··· Extract

The Science Show (Radio National, ABC Australia) recently broadcast Nicholas Negroponte’s address to the American Association for the Advancement of Science meeting in Boston. He spoke about the OLPC, One Laptop Per Child, being interested in both education and technology I have followed the OLPC project for some time, but this talk made me appreciate the project more from an educational and social perceptive rather than just a technological one. In my view then most important point of the whole talks concerned the economics of OLCP.
“Then the biggest decision in retrospect that we made was to do it as a non-profit and everybody advised me the opposite.”
I see this as an example of how in a purely capitalist system some great things will never eventuate, I can see parallels with FLOSS here. Negroponte also speaks of how on the OLPC they used the rapid pace of technology advancement not to make a product with more feature but one at a lower price.
A transcript and mp3 (for a limited time) of the talk are available from the Science Show site, I highly recommend reading/listening. It is people who work on things like OLPC who change the world for the better.

······

Complete the following:
**A.** Rename "capitalist" as "profit-driven" in the OLPC passage, starting with "I see this as" and going on through "a lower price.", and give that stretch again.
**B.** Carry the OLPC passage forward from its last sentence.
The material after the OLPC passage is separate from it.

··· Records shown

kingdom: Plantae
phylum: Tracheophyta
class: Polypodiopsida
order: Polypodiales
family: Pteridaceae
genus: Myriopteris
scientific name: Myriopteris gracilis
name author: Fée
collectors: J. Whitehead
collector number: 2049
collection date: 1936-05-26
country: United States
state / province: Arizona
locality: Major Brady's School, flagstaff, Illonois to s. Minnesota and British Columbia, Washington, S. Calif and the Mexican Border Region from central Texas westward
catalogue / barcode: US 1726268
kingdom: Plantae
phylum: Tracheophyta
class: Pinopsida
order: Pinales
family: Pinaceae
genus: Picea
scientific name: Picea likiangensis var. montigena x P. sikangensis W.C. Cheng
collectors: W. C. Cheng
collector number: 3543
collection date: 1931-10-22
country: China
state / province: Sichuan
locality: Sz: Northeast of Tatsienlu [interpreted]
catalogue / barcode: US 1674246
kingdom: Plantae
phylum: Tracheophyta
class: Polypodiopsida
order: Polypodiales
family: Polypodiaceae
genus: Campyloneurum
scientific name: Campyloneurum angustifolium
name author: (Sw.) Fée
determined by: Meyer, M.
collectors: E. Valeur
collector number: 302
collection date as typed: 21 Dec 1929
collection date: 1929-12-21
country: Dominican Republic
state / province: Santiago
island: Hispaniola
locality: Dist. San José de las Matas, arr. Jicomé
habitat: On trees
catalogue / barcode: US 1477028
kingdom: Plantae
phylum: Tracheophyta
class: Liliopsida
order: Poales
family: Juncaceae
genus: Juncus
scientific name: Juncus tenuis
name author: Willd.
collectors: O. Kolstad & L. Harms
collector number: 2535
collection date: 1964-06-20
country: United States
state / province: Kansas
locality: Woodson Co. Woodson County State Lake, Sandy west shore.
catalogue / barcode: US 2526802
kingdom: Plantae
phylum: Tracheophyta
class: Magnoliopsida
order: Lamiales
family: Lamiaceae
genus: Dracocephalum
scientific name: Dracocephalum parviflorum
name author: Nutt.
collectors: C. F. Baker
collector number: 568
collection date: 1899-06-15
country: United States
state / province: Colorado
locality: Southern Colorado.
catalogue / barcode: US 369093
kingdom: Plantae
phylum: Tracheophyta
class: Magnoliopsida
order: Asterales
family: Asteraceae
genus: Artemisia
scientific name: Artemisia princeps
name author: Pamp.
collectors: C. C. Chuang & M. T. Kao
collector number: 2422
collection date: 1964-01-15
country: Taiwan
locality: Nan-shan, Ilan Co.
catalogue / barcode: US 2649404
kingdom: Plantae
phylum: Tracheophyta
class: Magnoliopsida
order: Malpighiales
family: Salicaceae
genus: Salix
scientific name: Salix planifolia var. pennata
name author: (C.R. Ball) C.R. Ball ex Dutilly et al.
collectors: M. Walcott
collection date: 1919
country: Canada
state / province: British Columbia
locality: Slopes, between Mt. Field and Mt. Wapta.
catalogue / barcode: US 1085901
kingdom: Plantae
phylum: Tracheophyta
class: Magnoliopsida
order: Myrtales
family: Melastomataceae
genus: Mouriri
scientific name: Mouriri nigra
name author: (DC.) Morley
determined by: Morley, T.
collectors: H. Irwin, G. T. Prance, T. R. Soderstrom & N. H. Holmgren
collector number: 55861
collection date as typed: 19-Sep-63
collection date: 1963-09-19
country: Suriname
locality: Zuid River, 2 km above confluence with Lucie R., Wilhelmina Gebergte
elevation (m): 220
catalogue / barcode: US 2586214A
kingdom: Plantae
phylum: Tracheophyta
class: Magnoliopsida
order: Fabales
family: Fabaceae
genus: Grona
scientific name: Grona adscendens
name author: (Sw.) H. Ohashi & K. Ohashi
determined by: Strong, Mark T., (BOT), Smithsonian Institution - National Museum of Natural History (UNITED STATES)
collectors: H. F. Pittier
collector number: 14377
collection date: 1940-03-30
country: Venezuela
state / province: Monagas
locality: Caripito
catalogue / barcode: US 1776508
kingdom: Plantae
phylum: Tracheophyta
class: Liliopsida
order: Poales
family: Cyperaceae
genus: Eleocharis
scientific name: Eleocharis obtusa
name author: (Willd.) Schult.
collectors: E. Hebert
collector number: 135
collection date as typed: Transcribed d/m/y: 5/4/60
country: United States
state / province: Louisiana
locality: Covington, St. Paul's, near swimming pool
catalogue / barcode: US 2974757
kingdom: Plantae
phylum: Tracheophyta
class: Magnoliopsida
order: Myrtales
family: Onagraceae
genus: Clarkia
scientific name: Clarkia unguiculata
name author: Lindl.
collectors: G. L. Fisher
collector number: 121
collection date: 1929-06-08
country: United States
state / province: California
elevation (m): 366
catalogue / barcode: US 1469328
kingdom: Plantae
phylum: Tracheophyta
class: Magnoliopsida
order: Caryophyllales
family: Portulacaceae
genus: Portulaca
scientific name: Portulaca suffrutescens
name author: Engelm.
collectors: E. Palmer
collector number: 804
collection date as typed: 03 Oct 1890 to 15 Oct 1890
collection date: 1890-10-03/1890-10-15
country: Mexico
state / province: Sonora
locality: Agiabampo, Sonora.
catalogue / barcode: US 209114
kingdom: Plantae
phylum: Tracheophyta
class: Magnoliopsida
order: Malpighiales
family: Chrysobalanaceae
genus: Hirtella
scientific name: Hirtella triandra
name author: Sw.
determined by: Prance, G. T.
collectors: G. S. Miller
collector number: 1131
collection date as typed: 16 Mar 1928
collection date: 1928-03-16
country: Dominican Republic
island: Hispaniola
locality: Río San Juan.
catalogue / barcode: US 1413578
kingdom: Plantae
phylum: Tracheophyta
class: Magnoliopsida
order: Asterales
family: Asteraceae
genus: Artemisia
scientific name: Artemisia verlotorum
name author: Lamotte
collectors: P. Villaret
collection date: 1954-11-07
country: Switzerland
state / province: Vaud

······

Responses by item number:
**A.**
I see this as an example of how in a purely profit-driven system some great things will never eventuate, I can see parallels with FLOSS here. Negroponte also speaks of how on the OLPC they used the rapid pace of technology advancement not to make a product with more feature but one at a lower price.

**B.**
From IT Conversations Phil Windley’s interview with Jeremy Faludi about Green Computing. I highly recommend listening to this. They address the environmental aspects of computing from the massive amount of power used by data centers to the chemicals used in the production of computing equipment.
Jeremy Faludi has written a 4 part article on green computing
The show was also the first time I had heard of The Green500 that ranks systems by MFLOPS/Watt. I am interested in both environment and tech issues so I have found the issues of Green Computing very interesting. Tech is so much part of the world, the impact this tech has on the environment is going to become more and more important in to the future.